Jusqu'à présent, on ne comptait que dix bornes électriques entre le port du Havre et Paris. C'est peu, compte tenu du trafic sur les fleuves de la Seine et de l'Oise !
Pour l'instant ce sont les mariniers qui profitent de ces bornes, et s'y branchent au moment d'une escale.
Ce qui évite de faire tourner les groupes électrogènes à quai, et donc d'émettre du Co2.
Pour les bateliers comme Joe Barbiaux, ces bornes sont une véritable nécessité, d'autant que les français ont pris beaucoup de retard dans leurs installations par rapport à leurs voisins.

Au Pays-Bas, ils sont équipés partout! Là-bas on fait jamais tourné les groupes, à part en navigation. Il y a des bornes électriques partout, ça n'a rien à voir avec chez nous !

Joe Barbiaux, marinier

Haropa investit 9 millions d'euros

Pour l'instant seules les péniches profitent de ces bornes. Pour les gros bateaux ou les paquebots de croisière, la route est encore longue. 
La pose de borne pour les paquebots de croisière est prioritaire, mais les études n'ont pas encore débuté.
Haropa  (les ports du Havre, Rouen et Paris) prévoit d'installer 78 nouvelles bornes le long de la Seine et de l'Oise soit un investissement de 9 millions d'euros.

C'est un des projets qu'on va développer à échéance de 2 ou 3 ans, en réponse à la reprise de la filière croisière à laquelle on croit beaucoup dans les prochains mois

Kris Danaradjou, directeur adjoint port du Havre

 
Le zéro carbone n'est pas encore à l'ordre du jour dans les ports. Les bateaux expérimentaux électriques ou à hydrogène restent pour l'instant à l'état de prototype.
On a longtemps imaginé que la conversion au gaz était la solution miracle contre les émissions de gaz à effets de serre, mais cette énergie tarde à se développer.

"Il y a quelques années, on parlait tous de gaz, de GNL, de GNV... Aujourd'hui on considère que c'est une énergie de transition qui apporte un certain nombre de réponses mais pas toutes les réponses en terme d'émissions de gaz à effets de serre.

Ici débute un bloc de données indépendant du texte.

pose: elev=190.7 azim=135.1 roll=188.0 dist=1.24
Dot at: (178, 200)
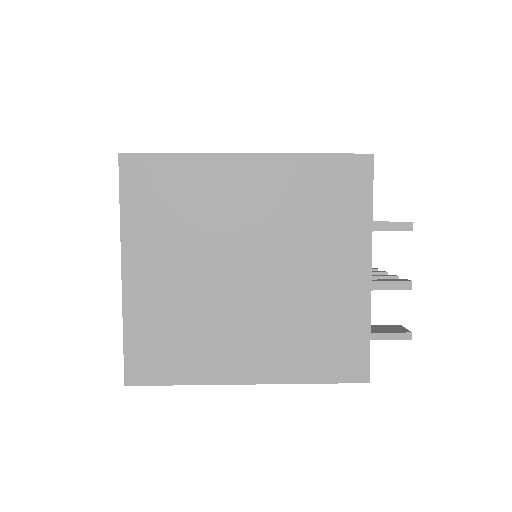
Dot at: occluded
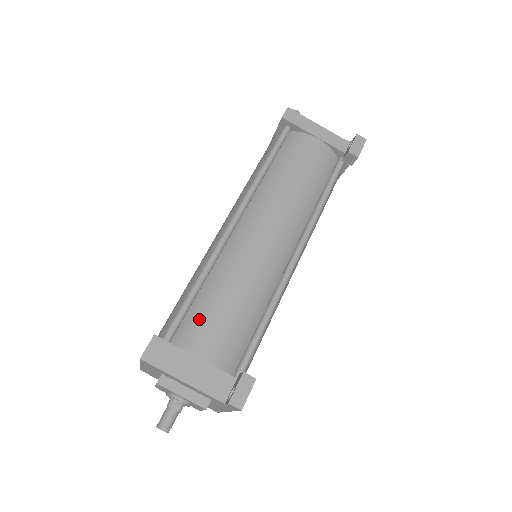
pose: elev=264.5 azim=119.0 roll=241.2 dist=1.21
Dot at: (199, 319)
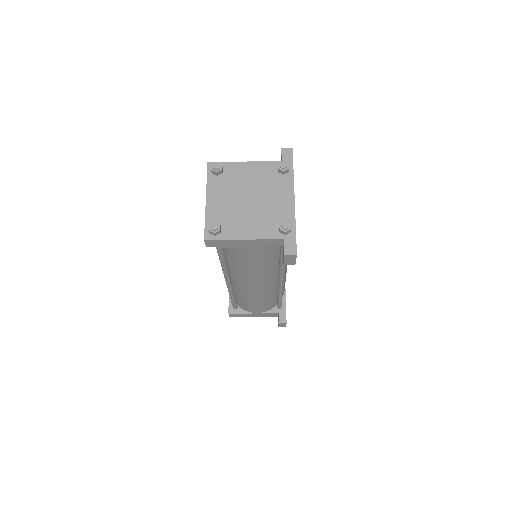
Dot at: (244, 305)
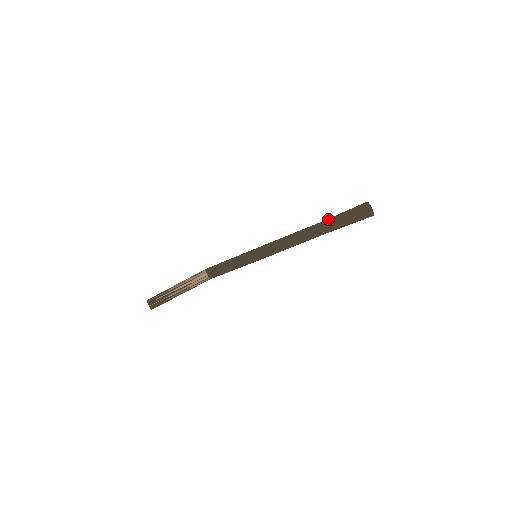
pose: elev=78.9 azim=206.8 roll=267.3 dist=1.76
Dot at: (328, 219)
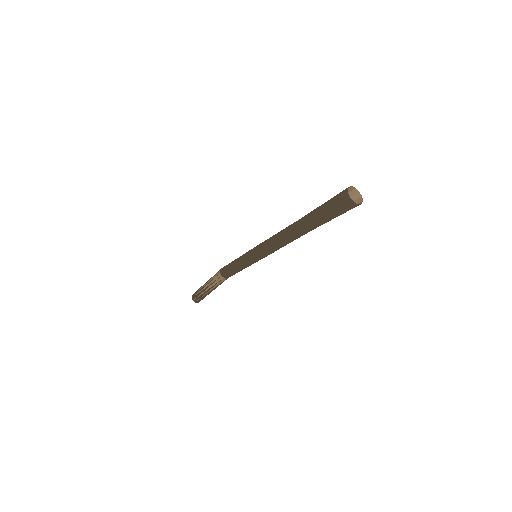
Dot at: (308, 214)
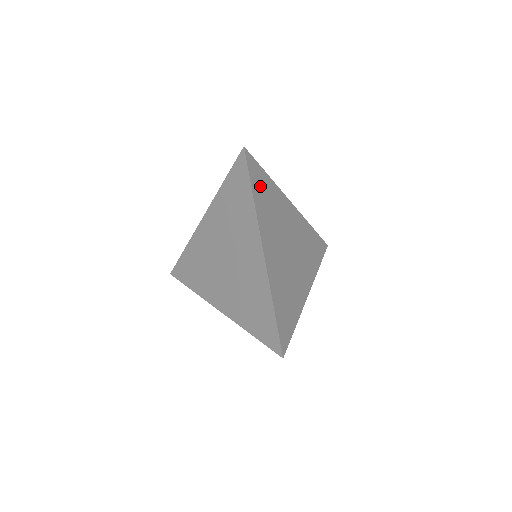
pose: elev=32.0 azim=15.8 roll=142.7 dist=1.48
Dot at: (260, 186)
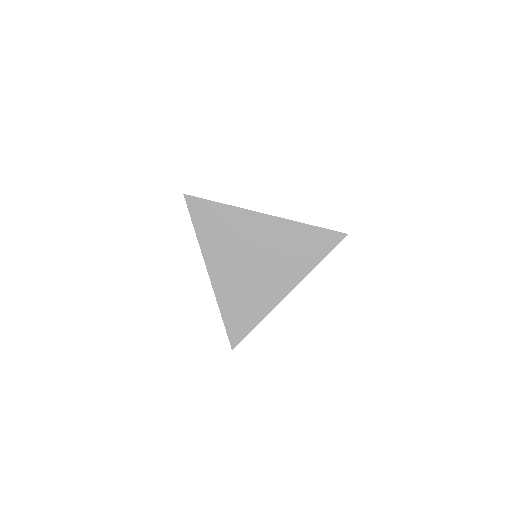
Dot at: (207, 219)
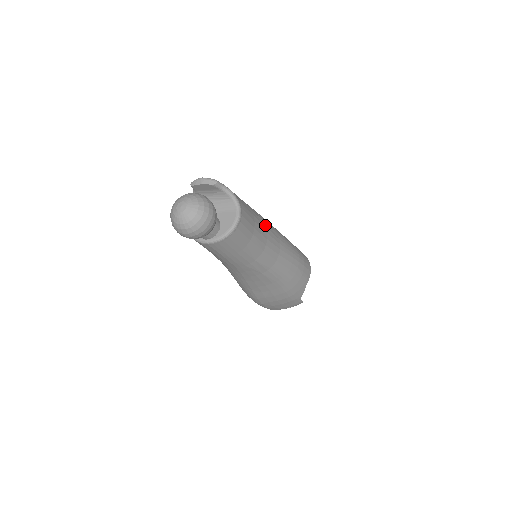
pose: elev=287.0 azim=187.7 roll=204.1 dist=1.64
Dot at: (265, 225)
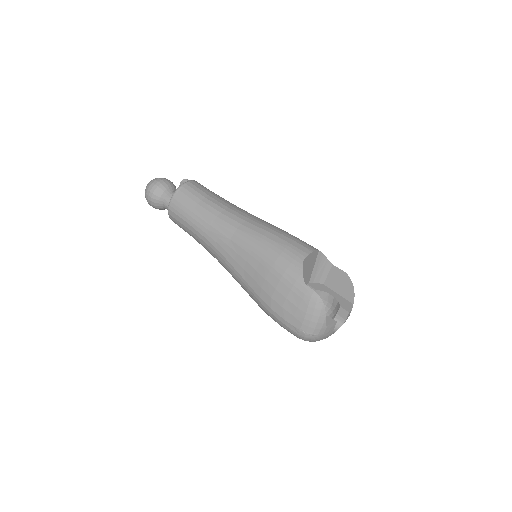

Je reste convaincu que l'hydrogène peut se développer très rapidement si on s'en donne les moyens" poursuit Kris Danaradjou, directeur adjoint du port du Havre.
 


En attendant de vraies solutions pérennes, la généralisation de la filtration de fumées par des scrubbers - absorbeurs-neutraliseurs qui neutralisent les particules ou gaz toxiques ou corrosifs- est donc indispensable pour réduire la pollution sur le port.